(Beginning of INFORMATION)

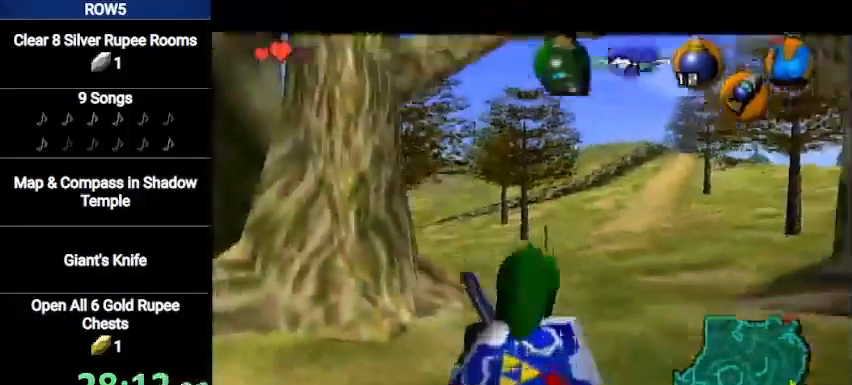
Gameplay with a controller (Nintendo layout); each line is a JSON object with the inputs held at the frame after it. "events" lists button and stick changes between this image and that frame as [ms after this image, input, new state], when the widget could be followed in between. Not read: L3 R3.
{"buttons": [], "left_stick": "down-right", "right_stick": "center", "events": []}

(End of INFORMATION)
(Beginning of INFORMATION)

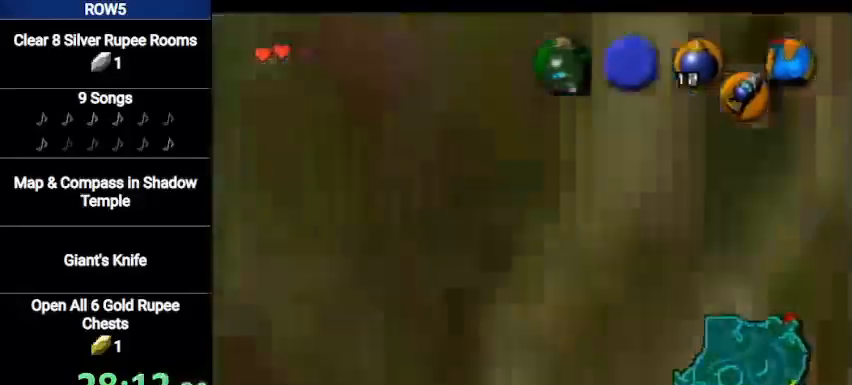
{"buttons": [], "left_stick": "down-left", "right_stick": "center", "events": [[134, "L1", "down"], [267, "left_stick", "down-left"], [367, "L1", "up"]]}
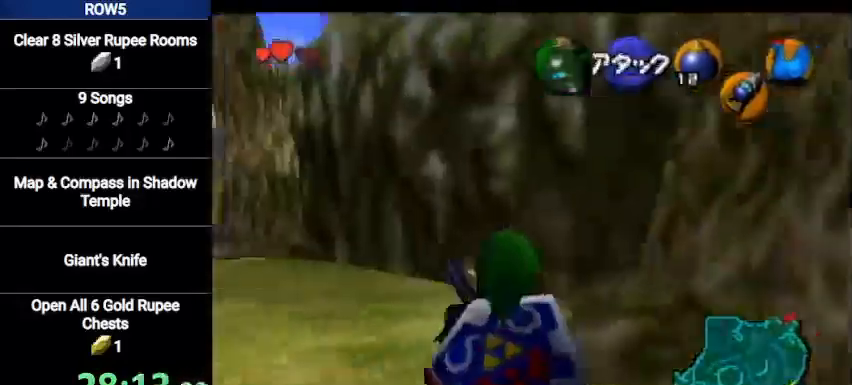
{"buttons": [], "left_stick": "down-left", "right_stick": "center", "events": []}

(End of INFORMATION)
(Beginning of INFORMATION)

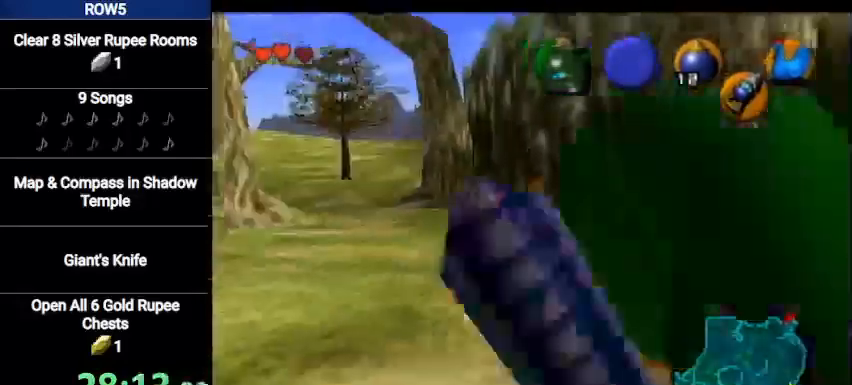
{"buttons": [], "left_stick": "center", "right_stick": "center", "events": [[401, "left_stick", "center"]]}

(End of INFORMATION)

Show all lines in the entries above where the string "center" appears.

{"buttons": [], "left_stick": "down-right", "right_stick": "center", "events": []}
{"buttons": [], "left_stick": "down-left", "right_stick": "center", "events": [[134, "L1", "down"], [267, "left_stick", "down-left"], [367, "L1", "up"]]}
{"buttons": [], "left_stick": "down-left", "right_stick": "center", "events": []}
{"buttons": [], "left_stick": "center", "right_stick": "center", "events": [[401, "left_stick", "center"]]}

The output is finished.